Julie South [00:09:01]

Within 3 days, that clinic will have 4 applications from vets and nurses who already recognise them, who've been watching them, who have been waiting for them to have an opening – who understand what they're walking into because they've been building that picture for months.

That clinic built a culture story centre infrastructure before they needed to advertise. So when they did advertise, the ad worked just as it was meant to. Not because it was premium – because they weren't unknown.

And they won't be on the job board for 10 weeks becoming recognised as that clinic that can't hire. They'll fill the role and disappear.

Julie South [00:09:53]

That's the kind of recognition that you want.

I promised you a question – actually, it's two questions.

You're spending thousands to become known as the clinic that's been advertising for months. What if you spent that building recognition as the clinic that people have been waiting to work for?

And if you're ready to make that shift from spending on noise to investing in recognition, what's your very next step going to be?

If you're listening to this and wondering what you can actually do differently, please get in touch. I'd love to have a chat to see where you're at and what you can do next. Email me: julie@vetclinicjobs.com.

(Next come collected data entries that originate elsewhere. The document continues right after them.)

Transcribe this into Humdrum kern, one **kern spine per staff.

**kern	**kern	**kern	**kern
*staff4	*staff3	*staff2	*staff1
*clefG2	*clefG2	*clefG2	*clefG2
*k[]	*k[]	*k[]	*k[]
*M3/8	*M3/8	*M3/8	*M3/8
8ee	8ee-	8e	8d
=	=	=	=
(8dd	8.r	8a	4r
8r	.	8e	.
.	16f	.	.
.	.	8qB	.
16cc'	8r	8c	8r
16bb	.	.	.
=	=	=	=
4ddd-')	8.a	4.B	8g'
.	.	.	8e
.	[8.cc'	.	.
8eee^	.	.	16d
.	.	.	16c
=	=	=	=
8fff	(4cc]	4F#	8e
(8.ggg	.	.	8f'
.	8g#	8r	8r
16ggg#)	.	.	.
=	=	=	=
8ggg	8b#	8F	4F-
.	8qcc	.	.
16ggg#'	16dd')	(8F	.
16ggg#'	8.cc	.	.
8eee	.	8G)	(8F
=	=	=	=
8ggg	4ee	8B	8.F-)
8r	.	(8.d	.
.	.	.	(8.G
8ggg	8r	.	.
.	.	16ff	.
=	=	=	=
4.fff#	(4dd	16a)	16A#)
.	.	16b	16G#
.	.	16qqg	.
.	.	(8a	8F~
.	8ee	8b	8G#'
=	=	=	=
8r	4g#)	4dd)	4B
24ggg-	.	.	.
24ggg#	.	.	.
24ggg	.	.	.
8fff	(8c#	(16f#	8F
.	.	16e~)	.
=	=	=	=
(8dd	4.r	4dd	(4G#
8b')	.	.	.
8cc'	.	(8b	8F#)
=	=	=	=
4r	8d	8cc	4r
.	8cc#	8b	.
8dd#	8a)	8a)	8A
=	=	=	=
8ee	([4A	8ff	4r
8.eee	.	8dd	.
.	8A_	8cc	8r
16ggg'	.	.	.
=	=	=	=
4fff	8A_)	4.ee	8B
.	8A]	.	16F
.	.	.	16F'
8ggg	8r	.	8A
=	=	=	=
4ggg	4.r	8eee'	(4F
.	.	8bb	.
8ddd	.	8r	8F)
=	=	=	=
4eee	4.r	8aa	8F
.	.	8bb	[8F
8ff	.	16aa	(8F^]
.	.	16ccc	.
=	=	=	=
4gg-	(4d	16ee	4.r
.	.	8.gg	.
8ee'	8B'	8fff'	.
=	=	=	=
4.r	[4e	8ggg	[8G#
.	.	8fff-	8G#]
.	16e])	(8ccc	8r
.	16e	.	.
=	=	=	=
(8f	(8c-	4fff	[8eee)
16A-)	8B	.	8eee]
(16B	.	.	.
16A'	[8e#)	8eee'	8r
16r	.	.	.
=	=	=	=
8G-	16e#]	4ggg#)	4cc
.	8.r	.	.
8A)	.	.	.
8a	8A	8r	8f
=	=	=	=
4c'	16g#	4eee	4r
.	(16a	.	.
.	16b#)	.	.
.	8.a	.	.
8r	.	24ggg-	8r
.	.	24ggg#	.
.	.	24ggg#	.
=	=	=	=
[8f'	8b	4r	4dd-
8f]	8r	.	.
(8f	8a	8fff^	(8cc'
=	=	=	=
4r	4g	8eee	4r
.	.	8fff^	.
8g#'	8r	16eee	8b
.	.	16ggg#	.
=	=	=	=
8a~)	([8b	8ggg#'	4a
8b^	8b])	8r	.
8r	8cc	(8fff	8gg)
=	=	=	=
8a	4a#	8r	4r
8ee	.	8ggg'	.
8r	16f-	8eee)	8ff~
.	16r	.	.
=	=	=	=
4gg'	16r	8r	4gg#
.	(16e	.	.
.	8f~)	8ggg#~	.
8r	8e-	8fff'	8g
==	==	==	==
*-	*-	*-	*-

Stay tuned and follow us, because next week we're going to be talking about month 4 – what happens when spending more money doesn't work either, when you start trying random things: social media posts, asking staff to share, updating your website – all the DIY tactics you try when you're running out of options, and why those won't work either.

Julie South [00:11:09]

This is Julie South signing off and inviting you to go out there and be your most fantabulous self.

And remember, when vets and nurses can see that you are their kind of people, you stop hiring strangers because you're welcoming people who already feel like they belong.